So I let myself be upset this weekend. I let myself cry and scream at anyone who would listen. I laid around and felt sorry for myself. I took off of work Monday because I just couldn't fake the smile. I know I was pregnant for like a second so technically I shouldn't be "grieving" a loss, but it is a loss. It's a loss of hope. It's a loss of that wonderful disbelief feeling that only a BFP gives you after wanting it sooo badly.
Anyhow, so now I'm moving on. Moving back on really. I've been moving on for two years ... you'd think I'd be somewhere really exciting by now.
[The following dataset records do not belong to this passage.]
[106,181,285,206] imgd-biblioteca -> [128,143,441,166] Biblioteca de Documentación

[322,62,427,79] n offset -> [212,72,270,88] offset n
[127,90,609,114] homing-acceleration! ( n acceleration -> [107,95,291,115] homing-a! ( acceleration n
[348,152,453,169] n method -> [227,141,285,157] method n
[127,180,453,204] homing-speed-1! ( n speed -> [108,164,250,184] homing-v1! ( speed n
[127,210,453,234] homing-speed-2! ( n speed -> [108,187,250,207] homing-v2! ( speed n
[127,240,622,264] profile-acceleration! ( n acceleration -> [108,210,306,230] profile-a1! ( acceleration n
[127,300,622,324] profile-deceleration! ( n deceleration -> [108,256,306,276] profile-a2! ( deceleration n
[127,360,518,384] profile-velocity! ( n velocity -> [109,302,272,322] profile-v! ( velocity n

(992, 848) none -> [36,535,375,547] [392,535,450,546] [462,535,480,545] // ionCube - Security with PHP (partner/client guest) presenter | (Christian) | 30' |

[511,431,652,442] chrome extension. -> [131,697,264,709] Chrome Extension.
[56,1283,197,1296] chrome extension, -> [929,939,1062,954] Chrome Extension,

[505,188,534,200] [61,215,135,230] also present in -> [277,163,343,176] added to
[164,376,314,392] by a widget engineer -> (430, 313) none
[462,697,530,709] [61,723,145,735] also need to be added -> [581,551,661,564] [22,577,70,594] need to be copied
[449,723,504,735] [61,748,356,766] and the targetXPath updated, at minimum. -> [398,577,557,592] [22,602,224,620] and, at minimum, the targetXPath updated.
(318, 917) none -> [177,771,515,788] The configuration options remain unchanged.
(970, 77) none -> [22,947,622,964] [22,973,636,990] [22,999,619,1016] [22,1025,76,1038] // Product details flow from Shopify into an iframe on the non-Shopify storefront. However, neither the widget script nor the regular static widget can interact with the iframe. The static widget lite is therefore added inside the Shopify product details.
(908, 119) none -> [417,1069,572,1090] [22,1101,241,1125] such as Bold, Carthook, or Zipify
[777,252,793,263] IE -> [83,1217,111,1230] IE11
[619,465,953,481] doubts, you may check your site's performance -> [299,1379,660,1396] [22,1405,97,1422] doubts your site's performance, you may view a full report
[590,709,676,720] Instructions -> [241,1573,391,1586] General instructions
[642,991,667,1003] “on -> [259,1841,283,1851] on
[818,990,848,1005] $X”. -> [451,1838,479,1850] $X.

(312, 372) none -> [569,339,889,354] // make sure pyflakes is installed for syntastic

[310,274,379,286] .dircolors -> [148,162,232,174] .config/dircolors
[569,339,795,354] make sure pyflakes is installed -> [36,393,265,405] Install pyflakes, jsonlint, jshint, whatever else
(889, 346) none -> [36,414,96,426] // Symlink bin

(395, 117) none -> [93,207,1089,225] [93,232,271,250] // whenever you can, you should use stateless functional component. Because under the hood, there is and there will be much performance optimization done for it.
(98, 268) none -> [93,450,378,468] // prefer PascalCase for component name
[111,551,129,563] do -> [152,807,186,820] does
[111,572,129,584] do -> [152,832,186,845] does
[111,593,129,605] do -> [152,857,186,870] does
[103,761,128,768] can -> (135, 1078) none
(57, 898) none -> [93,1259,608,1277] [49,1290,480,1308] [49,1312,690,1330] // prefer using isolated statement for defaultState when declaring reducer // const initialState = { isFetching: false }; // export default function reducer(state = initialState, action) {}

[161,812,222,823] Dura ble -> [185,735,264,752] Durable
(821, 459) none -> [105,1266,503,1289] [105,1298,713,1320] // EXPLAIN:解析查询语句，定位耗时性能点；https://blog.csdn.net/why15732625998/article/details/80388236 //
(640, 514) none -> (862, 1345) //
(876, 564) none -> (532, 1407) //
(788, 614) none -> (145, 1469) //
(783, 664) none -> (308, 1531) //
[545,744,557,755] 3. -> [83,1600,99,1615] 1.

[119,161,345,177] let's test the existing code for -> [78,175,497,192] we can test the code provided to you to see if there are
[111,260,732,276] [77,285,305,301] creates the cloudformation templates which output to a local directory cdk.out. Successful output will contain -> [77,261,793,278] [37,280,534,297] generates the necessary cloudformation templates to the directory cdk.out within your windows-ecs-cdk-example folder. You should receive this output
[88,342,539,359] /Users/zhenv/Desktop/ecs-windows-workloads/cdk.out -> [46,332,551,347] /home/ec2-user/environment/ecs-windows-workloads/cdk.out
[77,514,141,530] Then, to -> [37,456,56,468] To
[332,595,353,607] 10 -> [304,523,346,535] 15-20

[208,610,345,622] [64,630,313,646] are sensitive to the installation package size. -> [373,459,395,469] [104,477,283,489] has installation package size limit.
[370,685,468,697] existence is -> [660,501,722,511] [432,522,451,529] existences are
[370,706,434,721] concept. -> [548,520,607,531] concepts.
Somewhere like Willy Wonka's chocolate factory or Fiji! (I'd be equally excited about both)
My biggest concern now is what will this mean for us (insurance wise) when we move forward with IVF in the summer. I was all good with the criteria - unilateral tubal factor (got it) with no conception for 12 months (had it) So now does this mean that we aren't going to be able to move straight on to IVF? I don't know. Yes, I am aware that I did become pregnant naturally for all of those asking why I would be moving onto an aggressive treatment. I knew I wasn't 100% infertile. Dr. D (our RE) said my chances are as follows: 4% to get pregnant naturally on our own; 9-11% to get pregnant doing IUI with injectables; 54-59% to get pregnant doing IVF. So really it's all about the numbers ... plus I'm not so sure that I can go another 18 months of all of this "trying" for 4%.
Anyhow, I keep telling myself to not think about it until we have the insurance info in hand and Dr. D is saying to my face, it's not going to happen. Until then, I'm staying out of my head.